Problem to solve:
Output the lines of the listing below exactly, starting at the line containing "fonctionner sans lui." and stopping after the last line, with any pictures dropped.

Data to examine:

== == ==

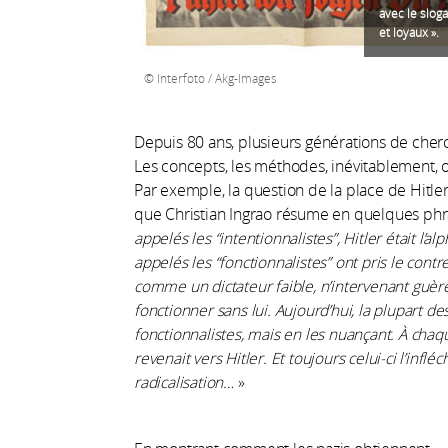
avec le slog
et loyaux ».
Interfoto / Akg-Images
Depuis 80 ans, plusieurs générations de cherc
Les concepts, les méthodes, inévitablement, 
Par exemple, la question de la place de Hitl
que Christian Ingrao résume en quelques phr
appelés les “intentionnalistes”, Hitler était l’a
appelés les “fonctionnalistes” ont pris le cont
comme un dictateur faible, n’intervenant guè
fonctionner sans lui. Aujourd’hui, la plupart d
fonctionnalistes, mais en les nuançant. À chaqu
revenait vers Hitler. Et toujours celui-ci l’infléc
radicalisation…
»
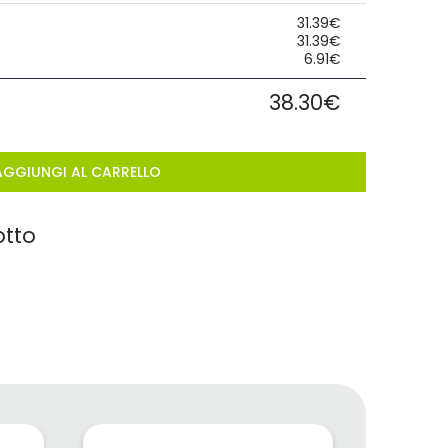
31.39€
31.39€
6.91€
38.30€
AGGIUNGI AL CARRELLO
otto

== == ==

Exercise solution:
fonctionner sans lui. Aujourd’hui, la plupart d
fonctionnalistes, mais en les nuançant. À chaqu
revenait vers Hitler. Et toujours celui-ci l’infléc
radicalisation…
»
31.39€
31.39€
6.91€
38.30€
AGGIUNGI AL CARRELLO
otto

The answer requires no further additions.